3 The curses that will fall on those who do not bless him.

4 To be a blessing to all the families of the earth.

5 His seed to be as the dust of the earth and the stars of heaven.

6 The father of nations.

7 The father of kings.

8 The seed to be called in his seed, Isaac.

9 His seed to possess the gate of his enemies.

The promises which were subsequently given to Isaac are much the same, some slightly differently expressed, and Isaac inherited them because of the obedience of his father Abraham to the laws of God. "Because that Abraham obeyed my voice, and kept my charge, my commandments, my statutes and my laws." Genesis 16:5 Jacob, Abraham’s grandson, inherited these same promises, his brother Esau being disinherited by God, with one addition:

"A nation and a company of nations shall be of thee."

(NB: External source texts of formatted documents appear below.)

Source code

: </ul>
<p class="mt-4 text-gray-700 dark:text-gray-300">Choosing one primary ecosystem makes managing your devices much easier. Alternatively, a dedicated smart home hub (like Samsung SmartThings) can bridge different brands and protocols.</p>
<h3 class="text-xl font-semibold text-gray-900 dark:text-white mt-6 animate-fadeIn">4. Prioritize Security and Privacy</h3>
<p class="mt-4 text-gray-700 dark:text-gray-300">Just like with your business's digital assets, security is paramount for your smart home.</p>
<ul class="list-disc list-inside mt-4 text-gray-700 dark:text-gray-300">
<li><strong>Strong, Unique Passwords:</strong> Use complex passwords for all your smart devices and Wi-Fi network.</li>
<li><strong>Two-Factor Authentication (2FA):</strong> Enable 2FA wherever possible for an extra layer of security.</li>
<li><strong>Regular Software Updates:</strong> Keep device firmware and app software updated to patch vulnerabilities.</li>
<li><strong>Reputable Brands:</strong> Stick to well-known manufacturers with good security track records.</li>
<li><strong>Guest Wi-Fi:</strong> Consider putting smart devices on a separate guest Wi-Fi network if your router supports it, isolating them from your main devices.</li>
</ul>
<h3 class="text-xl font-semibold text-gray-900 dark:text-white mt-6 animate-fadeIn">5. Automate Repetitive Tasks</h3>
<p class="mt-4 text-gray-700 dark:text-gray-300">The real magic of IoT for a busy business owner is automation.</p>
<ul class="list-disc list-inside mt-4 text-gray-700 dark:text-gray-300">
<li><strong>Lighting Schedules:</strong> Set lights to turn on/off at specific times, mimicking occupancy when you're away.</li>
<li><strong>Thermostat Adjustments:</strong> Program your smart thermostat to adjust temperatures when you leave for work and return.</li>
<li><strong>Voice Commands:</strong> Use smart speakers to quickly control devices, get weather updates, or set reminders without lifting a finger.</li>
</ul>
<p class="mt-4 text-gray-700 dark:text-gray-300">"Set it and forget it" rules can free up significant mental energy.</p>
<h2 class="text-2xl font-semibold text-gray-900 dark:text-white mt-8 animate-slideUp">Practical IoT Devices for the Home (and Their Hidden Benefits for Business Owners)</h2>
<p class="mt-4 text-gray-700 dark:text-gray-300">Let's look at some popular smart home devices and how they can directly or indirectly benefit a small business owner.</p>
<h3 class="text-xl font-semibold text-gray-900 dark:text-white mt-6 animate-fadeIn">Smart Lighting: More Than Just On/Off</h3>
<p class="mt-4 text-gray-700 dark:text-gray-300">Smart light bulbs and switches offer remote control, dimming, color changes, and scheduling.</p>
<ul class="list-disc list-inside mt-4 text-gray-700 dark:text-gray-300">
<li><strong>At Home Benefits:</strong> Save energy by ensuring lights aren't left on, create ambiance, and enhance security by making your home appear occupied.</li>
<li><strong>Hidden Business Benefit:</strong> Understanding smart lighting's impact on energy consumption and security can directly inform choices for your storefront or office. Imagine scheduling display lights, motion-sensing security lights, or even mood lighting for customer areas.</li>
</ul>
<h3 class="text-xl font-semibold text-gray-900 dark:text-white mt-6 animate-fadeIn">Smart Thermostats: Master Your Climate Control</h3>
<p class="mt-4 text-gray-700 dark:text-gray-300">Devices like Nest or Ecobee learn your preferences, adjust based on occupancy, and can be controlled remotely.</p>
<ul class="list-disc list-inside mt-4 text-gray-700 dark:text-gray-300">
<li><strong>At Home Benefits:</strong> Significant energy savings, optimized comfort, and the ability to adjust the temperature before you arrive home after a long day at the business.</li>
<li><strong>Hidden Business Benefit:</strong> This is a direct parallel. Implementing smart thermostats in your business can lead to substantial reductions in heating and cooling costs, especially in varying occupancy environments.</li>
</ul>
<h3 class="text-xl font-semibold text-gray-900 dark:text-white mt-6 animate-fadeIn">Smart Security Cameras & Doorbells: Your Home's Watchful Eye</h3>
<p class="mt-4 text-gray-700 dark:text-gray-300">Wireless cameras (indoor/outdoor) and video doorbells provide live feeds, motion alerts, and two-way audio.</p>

Thus through three generations were the promises and covenants both made and confirmed. This was just one of the great covenants which God made. Others being the covenant of Sinai or the Mosaic covenant, the covenant with David and the New Covenant which is in Christ Jesus. All these were made with that one nation, and were so made that they could be extended to embrace the whole world. In the keeping of the Abrahamic Covenant, the holiness and righteousness of God are involved.

In Hebrews we read:

"For when God made promises to Abraham, because he could swear by no greater, he sware by Himself." Hebrews 6:13

God made these promises with the fathers deliberately with all His foreknowledge of the future and knowing the terrible sinful state to which that one nation and company of nations, the Commonwealth of Israel (Ephesians 2:12), would fall. Therefore, no matter how wicked that nation became the promises were still binding upon God. We are told that Abraham believed God and it was counted to him for righteousness. Therefore the faith of Abraham must reflect the righteousness of God in every promise being fulfilled or in the course of fulfilment.

Abraham had several sons, but they did not share in the covenants: these were destined to be fulfilled in Isaac; and so we read:

".... for in Isaac shall thy seed be called." Genesis 21:12

Isaac had two sons, Esau and Jacob, but Esau went out of the covenant and was disinherited, and we read in Genesis chapter twenty seven that the covenant blessings were given by God to Jacob.

The covenant with Abraham, like all the other covenants, had to be ratified with a sacrifice, and so the Lord told Abraham to take his son Isaac to Mount Moriah and there offer Isaac as a sacrifice to God. This was a test of faith for Abraham, as Isaac was the one son through whom the nation was to come, and he (Isaac) as yet had no children of his own.

We are told in the New Testament that Abraham’s faith was so great that he was prepared to slay Isaac believing that God would raise him from the dead. God did not want Isaac’s death, He wanted Abraham to give his son to God; and so when Isaac was laid upon the Altar, the surrender of Isaac was complete. God produced a substitute to die in Isaac’s stead, and so one could, perhaps, say figuratively that Isaac went through death into new life; and the new nation was born in him, through the obedience to God of his father Abraham.